I mean, I still don’t like the question, but I’ve come to dislike the prompt to passionately deliver a litany of “what I’m playing lately” a little bit more. The “lately” is the cloying part. As if for participation in this field it’s not just enough to enjoy games, to think critically about them, to play them sometimes. To spend all your time making them, as some do. It’s that you also must devote yourself to clawing ever uphill, passionately, as a consumer. Like if you were all at a buffet, and you came back to the table with only what you liked on your plate and not everything, you are merely a casual eater.
Casual! I am enjoying exploring familiar old design spaces.

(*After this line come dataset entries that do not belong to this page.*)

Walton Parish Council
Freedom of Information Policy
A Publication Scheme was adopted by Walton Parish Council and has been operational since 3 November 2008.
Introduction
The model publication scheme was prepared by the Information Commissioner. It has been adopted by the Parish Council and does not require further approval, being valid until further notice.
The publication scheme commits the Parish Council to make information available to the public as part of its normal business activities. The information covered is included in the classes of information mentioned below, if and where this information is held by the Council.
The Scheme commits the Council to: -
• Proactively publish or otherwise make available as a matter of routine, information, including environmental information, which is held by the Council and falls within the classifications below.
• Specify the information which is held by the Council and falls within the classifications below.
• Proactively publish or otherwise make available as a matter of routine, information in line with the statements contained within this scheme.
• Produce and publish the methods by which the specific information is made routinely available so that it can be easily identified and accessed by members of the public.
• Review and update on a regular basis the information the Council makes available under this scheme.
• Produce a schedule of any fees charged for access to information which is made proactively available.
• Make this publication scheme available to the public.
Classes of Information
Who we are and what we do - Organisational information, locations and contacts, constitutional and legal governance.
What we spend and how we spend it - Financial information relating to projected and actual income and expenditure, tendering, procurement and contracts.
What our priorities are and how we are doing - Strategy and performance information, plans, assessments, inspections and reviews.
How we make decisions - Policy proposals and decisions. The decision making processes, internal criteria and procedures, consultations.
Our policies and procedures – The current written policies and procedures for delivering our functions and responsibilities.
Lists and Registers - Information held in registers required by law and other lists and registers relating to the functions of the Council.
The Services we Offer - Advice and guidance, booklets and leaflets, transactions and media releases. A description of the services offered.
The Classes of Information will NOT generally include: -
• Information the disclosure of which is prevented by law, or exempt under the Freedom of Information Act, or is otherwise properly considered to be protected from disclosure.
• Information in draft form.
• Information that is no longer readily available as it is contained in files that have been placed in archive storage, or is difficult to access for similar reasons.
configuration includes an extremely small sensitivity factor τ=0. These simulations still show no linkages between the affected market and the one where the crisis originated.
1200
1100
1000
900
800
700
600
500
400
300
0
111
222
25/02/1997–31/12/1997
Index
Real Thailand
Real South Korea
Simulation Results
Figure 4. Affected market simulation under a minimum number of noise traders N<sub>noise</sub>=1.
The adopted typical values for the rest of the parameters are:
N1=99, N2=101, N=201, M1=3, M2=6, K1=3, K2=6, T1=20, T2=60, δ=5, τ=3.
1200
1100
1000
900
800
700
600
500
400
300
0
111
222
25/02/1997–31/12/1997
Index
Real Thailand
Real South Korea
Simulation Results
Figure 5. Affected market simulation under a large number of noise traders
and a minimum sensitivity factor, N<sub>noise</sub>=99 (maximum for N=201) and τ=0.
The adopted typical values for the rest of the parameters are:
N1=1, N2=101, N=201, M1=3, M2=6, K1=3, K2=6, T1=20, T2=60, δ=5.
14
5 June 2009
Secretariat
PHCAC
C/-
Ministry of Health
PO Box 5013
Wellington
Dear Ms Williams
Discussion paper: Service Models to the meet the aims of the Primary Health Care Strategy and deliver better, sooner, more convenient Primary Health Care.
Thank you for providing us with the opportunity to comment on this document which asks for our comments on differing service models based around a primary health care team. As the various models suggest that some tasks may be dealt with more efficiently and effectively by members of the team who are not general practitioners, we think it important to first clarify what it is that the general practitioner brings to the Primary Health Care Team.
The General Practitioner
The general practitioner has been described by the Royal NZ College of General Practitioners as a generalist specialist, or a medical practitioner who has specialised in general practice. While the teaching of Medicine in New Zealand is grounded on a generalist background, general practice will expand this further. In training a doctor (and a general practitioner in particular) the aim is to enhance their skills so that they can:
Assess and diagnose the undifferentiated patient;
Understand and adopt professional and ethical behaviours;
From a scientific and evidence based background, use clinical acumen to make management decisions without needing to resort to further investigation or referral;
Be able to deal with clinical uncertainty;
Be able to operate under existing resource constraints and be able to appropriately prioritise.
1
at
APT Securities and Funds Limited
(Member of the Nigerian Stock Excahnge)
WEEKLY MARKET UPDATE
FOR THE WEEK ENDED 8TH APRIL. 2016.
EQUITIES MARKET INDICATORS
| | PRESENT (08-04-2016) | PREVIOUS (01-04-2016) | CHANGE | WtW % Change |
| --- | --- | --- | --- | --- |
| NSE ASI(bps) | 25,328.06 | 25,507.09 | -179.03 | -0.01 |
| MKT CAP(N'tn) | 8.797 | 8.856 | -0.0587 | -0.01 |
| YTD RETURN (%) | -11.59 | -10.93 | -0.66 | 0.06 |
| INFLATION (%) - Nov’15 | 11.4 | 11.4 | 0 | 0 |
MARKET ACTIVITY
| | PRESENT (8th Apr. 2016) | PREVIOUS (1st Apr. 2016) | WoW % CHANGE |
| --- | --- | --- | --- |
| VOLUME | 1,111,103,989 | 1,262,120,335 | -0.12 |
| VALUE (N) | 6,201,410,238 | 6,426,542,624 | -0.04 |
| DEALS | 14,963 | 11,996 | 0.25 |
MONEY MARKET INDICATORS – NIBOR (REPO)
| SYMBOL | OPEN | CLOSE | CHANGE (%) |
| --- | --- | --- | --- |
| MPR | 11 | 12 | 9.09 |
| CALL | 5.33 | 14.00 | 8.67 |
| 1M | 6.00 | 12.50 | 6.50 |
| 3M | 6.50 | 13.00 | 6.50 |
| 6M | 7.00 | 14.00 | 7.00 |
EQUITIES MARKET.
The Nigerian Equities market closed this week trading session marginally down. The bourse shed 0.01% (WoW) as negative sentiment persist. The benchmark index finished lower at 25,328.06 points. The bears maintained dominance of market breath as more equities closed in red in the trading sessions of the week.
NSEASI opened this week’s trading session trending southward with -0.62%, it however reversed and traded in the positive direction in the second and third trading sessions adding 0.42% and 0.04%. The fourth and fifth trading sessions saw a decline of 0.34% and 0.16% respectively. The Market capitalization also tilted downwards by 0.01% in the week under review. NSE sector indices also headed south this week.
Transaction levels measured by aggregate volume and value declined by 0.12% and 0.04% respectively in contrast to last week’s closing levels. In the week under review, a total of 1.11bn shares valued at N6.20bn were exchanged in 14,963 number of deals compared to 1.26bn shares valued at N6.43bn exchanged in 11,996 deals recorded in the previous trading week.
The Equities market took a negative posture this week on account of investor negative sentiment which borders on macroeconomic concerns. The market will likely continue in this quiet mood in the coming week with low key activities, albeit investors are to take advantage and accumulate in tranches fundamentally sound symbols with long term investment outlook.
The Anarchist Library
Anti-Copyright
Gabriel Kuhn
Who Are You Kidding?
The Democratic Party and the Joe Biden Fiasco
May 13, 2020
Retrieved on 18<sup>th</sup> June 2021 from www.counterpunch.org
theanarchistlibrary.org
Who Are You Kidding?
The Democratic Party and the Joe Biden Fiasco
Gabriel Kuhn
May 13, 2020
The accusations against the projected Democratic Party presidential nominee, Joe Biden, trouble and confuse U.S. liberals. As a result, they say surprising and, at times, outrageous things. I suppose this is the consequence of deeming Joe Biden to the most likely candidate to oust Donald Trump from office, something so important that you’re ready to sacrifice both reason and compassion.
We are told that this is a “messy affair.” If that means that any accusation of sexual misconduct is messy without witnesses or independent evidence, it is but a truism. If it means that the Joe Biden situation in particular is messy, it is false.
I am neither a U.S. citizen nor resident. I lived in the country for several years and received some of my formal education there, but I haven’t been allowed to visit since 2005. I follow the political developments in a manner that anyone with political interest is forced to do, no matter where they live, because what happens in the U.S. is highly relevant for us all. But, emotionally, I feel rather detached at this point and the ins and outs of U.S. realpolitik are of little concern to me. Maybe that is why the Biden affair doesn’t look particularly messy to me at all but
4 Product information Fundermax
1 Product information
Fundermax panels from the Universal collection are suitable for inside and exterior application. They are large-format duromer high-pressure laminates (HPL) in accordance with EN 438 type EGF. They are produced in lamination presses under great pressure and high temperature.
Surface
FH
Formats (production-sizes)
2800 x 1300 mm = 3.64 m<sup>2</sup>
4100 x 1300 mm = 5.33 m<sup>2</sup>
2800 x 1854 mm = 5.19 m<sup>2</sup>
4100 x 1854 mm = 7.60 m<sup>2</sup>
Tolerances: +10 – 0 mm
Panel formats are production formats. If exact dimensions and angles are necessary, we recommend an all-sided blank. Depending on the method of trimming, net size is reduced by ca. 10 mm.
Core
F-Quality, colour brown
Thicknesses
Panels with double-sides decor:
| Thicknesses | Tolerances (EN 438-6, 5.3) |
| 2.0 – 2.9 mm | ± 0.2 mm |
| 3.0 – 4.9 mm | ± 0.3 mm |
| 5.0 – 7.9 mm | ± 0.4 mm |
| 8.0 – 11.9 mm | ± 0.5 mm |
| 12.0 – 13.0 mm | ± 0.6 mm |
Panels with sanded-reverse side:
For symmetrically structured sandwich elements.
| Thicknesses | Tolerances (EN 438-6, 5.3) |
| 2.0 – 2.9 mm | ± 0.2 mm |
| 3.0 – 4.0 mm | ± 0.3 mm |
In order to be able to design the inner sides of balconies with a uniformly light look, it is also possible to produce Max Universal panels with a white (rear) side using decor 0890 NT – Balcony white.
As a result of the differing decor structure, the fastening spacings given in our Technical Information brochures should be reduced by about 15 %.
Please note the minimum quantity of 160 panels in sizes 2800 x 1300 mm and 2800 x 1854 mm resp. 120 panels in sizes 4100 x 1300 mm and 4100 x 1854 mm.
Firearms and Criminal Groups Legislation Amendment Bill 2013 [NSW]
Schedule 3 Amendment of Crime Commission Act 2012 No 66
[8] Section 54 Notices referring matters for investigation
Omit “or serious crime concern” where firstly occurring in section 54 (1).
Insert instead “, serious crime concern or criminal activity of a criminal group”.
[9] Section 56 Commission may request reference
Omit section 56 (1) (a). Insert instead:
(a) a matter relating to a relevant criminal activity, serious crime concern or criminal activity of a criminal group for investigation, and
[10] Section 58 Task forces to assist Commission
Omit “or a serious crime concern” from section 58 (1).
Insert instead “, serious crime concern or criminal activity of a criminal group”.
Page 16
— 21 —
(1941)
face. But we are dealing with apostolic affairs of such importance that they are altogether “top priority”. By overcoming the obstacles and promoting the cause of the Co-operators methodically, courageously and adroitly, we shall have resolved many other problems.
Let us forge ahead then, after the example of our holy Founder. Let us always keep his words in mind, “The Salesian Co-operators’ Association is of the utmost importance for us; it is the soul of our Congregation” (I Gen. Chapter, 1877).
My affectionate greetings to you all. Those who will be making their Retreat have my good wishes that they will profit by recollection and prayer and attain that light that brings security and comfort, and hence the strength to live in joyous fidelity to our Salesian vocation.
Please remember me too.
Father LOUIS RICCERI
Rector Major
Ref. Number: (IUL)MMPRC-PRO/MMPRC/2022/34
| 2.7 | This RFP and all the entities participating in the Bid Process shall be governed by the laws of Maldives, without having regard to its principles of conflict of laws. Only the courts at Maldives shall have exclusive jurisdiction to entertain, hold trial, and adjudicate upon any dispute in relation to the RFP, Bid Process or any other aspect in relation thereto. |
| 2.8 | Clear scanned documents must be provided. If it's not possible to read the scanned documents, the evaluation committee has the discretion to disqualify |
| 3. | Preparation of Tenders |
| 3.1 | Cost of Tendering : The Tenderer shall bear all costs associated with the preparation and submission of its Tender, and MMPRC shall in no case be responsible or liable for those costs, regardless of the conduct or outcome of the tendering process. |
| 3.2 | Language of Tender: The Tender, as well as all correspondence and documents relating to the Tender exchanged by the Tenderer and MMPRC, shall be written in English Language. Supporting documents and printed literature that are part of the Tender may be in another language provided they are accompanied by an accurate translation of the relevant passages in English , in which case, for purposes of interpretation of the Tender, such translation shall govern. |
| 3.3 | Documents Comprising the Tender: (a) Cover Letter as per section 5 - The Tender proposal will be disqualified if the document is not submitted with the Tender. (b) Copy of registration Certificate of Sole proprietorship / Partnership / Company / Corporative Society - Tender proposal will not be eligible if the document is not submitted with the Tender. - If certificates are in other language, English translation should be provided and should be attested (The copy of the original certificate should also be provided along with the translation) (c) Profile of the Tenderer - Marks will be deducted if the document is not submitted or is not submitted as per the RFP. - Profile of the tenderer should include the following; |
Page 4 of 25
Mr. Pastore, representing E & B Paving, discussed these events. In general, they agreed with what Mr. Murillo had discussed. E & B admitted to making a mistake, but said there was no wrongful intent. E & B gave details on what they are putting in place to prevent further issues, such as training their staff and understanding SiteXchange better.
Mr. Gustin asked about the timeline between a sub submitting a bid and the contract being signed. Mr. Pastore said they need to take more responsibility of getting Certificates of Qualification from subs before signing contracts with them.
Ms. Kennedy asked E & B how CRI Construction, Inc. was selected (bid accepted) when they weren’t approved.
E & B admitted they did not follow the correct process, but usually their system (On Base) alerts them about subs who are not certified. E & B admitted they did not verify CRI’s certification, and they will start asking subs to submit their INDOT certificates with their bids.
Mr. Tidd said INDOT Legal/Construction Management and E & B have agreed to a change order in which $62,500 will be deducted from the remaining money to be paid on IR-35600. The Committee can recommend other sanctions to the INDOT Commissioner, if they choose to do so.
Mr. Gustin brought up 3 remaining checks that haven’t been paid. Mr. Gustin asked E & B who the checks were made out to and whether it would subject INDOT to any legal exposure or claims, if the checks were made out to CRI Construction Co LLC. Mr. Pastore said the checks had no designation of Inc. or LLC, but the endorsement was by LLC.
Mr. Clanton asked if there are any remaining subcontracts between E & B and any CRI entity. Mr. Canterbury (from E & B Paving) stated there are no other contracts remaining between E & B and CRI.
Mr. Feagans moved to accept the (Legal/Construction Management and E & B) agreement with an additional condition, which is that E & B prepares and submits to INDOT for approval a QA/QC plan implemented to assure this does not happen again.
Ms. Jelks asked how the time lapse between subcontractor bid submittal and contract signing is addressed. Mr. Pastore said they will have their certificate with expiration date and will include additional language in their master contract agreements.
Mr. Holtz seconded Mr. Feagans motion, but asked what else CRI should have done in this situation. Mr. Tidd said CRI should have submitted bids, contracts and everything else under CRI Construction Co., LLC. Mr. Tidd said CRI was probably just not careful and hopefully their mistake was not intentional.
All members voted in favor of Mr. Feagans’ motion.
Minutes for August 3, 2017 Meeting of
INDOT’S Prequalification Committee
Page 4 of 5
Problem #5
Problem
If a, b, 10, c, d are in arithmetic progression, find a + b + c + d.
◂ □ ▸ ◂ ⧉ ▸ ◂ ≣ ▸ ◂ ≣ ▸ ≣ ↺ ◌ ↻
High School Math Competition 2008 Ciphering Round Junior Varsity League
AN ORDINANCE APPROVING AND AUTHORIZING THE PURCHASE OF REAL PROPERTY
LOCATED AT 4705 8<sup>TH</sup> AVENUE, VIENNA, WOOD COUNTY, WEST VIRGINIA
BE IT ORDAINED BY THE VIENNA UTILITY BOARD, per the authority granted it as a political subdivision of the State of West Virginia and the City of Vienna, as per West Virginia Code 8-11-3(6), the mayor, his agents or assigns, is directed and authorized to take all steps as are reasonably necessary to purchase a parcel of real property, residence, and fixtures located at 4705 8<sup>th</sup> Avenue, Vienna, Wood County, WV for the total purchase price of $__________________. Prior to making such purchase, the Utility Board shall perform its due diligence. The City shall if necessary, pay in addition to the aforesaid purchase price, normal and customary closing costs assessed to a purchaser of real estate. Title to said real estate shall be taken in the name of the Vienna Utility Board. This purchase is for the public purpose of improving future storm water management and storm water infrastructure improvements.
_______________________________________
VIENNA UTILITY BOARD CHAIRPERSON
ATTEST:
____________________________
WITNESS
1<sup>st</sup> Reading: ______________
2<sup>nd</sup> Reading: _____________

I really am excited to find the energy and motivation to revisit that Final Fantasy X HD remaster. And I am playing a lot of Puzzle Craft, an utterly inane but soothing and manageable “casual game.” And that is it. I reckon I am not very “passionate” about games, in the way I feel I am supposed to be. I am that woman who likes farm games, who everyone brings up in every sexist article about “games for women.” I feel pressured to apologize.
This may be my favorite piece of the year-to-date; chock-full of quotable lines and familiar feelings. Alexander’s sentiment cuts to the core of The State of Gaming. I rarely play video games. I average two AAA titles and a handful of indies as my yearly allotment. As a substitute, I scrape together bits of time to check-in on industry news; Five-minutes here, ten-minutes there. Rather than commenting, I parse together thoughts on pieces in a blog format conducive to my limited time and incessant need to “be in the know.”
While I’m able to justify why I game, Alexander eloquently justifies why I don’t. This piece is a must read.